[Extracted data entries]
==========
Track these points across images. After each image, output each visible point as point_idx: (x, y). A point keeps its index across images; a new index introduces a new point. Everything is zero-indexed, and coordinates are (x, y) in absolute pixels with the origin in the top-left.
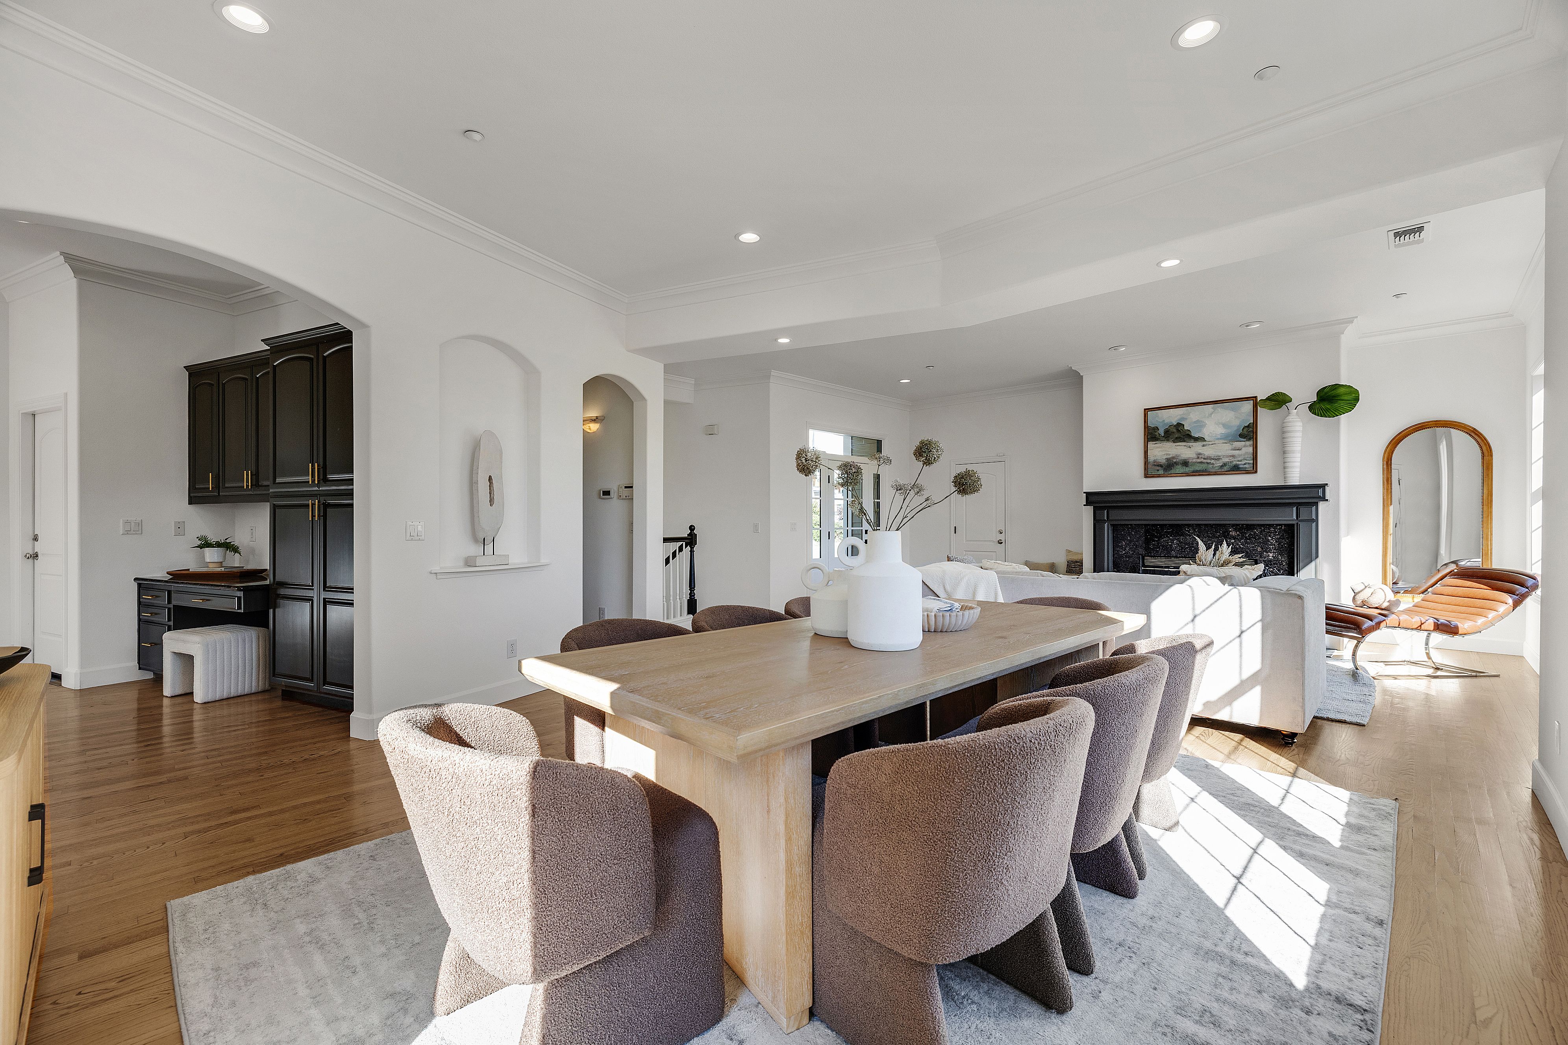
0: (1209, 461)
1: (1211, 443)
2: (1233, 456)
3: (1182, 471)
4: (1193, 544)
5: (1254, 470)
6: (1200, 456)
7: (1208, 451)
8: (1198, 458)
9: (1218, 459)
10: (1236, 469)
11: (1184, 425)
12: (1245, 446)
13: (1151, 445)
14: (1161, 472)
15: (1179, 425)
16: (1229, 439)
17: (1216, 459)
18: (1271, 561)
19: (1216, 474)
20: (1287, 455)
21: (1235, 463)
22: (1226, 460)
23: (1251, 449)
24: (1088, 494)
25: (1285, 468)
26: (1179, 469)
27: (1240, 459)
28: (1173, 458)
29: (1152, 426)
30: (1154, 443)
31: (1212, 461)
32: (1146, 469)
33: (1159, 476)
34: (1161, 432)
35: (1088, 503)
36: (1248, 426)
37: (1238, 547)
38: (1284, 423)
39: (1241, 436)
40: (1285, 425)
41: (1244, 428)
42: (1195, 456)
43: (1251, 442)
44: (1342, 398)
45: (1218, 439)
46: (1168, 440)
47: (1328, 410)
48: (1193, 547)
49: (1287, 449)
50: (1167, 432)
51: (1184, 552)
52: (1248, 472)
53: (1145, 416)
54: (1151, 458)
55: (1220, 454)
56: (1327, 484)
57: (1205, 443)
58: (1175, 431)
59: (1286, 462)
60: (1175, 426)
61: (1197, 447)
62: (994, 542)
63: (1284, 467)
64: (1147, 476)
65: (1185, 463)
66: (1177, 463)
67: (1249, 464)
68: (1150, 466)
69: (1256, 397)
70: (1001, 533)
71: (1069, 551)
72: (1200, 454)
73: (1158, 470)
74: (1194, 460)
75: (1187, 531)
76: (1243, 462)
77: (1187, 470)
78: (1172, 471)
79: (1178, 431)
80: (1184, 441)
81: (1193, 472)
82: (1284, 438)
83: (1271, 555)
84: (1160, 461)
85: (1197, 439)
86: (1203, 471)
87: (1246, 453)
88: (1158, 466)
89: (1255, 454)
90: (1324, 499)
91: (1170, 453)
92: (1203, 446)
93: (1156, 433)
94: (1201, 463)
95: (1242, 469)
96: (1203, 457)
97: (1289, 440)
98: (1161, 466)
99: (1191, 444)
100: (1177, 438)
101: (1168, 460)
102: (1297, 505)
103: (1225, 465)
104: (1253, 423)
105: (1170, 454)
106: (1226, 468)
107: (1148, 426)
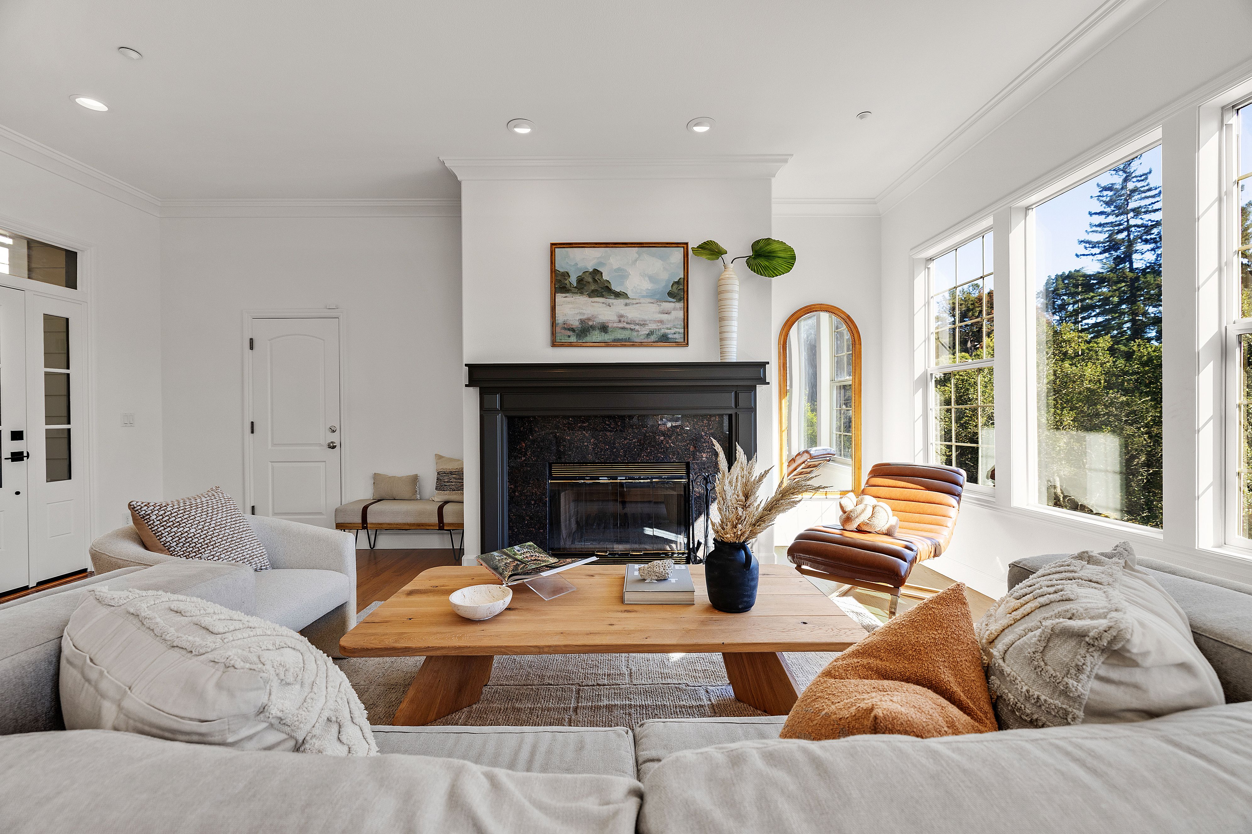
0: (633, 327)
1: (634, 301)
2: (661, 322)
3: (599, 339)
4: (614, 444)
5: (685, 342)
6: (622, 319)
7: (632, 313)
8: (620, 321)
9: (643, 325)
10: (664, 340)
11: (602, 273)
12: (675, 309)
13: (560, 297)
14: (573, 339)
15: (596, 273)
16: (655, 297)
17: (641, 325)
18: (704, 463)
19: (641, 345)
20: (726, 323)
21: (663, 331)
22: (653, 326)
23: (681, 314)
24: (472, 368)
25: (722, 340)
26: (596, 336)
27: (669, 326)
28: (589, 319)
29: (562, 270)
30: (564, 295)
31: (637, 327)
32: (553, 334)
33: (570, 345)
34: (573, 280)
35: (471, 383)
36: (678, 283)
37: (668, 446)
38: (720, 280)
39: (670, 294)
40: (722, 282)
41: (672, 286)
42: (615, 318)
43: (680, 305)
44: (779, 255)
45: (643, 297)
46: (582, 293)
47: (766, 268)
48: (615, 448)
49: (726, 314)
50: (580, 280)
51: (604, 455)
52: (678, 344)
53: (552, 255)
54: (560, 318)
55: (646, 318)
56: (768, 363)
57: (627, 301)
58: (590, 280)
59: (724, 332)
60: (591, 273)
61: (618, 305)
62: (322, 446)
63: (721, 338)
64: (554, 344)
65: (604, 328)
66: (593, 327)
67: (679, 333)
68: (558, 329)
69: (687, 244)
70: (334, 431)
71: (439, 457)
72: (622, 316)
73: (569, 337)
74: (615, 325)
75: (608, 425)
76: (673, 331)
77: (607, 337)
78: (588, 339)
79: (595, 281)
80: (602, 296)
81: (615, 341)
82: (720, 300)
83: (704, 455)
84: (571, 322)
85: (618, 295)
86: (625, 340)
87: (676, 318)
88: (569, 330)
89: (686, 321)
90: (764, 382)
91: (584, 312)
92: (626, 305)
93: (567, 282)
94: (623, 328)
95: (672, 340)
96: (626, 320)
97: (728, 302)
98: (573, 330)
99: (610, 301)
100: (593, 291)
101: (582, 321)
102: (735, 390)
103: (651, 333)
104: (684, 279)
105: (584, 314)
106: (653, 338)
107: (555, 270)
==========
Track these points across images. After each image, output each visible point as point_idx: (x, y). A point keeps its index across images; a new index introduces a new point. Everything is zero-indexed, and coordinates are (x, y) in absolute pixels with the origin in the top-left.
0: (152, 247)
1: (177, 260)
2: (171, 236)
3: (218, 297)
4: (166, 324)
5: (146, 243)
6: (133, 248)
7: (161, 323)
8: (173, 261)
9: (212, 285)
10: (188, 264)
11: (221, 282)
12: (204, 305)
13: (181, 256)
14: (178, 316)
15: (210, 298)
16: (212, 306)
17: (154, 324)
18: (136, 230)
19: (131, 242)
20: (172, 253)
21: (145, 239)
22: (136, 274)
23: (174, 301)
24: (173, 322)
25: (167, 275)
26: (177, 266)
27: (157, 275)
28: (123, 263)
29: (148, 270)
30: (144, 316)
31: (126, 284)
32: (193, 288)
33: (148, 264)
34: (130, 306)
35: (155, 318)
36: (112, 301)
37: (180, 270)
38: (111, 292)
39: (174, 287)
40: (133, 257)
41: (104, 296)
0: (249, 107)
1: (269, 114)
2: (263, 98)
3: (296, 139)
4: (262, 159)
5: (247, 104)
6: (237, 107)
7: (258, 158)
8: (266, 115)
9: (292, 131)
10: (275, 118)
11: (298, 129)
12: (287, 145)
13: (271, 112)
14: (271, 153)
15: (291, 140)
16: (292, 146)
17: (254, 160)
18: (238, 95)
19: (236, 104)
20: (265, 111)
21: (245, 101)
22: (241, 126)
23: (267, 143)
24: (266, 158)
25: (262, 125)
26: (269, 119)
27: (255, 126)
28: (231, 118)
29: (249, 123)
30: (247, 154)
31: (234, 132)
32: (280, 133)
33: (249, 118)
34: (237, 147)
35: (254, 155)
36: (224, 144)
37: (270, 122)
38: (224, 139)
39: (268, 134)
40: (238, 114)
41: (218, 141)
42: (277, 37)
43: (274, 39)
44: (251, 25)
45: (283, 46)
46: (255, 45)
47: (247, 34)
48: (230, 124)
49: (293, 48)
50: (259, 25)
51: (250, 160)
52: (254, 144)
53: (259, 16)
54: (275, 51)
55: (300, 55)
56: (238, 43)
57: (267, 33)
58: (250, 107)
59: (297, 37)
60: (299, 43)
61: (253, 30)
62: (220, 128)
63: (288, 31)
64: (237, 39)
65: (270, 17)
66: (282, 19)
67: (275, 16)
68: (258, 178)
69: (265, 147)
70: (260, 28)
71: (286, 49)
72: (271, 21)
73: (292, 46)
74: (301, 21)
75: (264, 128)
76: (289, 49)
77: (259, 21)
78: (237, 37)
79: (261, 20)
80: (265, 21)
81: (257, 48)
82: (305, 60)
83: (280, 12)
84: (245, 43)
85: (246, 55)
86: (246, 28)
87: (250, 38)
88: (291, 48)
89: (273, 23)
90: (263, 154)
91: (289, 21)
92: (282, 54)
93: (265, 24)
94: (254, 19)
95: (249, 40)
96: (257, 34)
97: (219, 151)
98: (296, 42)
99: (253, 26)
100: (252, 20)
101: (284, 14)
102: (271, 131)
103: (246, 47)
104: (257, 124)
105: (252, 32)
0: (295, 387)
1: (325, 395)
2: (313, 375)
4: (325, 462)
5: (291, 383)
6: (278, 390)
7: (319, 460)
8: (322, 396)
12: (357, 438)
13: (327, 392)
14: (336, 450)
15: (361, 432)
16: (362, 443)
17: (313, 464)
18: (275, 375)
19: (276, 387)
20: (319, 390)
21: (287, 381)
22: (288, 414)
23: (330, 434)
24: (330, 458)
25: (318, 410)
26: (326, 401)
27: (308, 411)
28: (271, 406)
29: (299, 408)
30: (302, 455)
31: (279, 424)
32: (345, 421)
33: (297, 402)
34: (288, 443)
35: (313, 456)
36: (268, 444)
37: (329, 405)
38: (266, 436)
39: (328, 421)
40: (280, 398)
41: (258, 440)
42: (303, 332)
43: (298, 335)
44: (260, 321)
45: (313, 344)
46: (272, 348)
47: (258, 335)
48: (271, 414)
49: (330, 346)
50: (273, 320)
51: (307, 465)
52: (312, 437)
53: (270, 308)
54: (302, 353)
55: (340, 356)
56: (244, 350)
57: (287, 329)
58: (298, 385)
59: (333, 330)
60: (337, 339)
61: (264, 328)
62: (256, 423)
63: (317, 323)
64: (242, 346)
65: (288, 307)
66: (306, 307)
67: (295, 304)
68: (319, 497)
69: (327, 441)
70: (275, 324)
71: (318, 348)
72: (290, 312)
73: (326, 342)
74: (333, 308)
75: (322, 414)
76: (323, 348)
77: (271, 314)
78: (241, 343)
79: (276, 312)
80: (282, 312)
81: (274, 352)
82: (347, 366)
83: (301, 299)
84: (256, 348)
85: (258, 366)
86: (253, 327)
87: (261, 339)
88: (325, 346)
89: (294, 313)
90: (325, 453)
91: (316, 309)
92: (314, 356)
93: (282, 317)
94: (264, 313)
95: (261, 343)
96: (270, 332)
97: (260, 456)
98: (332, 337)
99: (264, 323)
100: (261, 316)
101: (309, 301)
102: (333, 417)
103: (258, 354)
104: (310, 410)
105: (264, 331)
==========
- _PROBLEM_
Retype exactly the lines above, from the one with "17: (154, 324)" through the one with "51: (250, 160)", inclusive.

- _OUTPUT BELOW_
17: (154, 324)
18: (136, 230)
19: (131, 242)
20: (172, 253)
21: (145, 239)
22: (136, 274)
23: (174, 301)
24: (173, 322)
25: (167, 275)
26: (177, 266)
27: (157, 275)
28: (123, 263)
29: (148, 270)
30: (144, 316)
31: (126, 284)
32: (193, 288)
33: (148, 264)
34: (130, 306)
35: (155, 318)
36: (112, 301)
37: (180, 270)
38: (111, 292)
39: (174, 287)
40: (133, 257)
41: (104, 296)
0: (249, 107)
1: (269, 114)
2: (263, 98)
3: (296, 139)
4: (262, 159)
5: (247, 104)
6: (237, 107)
7: (258, 158)
8: (266, 115)
9: (292, 131)
10: (275, 118)
11: (298, 129)
12: (287, 145)
13: (271, 112)
14: (271, 153)
15: (291, 140)
16: (292, 146)
17: (254, 160)
18: (238, 95)
19: (236, 104)
20: (265, 111)
21: (245, 101)
22: (241, 126)
23: (267, 143)
24: (266, 158)
25: (262, 125)
26: (269, 119)
27: (255, 126)
28: (231, 118)
29: (249, 123)
30: (247, 154)
31: (234, 132)
32: (280, 133)
33: (249, 118)
34: (237, 147)
35: (254, 155)
36: (224, 144)
37: (270, 122)
38: (224, 139)
39: (268, 134)
40: (238, 114)
41: (218, 141)
42: (277, 37)
43: (274, 39)
44: (251, 25)
45: (283, 46)
46: (255, 45)
47: (247, 34)
48: (230, 124)
49: (293, 48)
50: (259, 25)
51: (250, 160)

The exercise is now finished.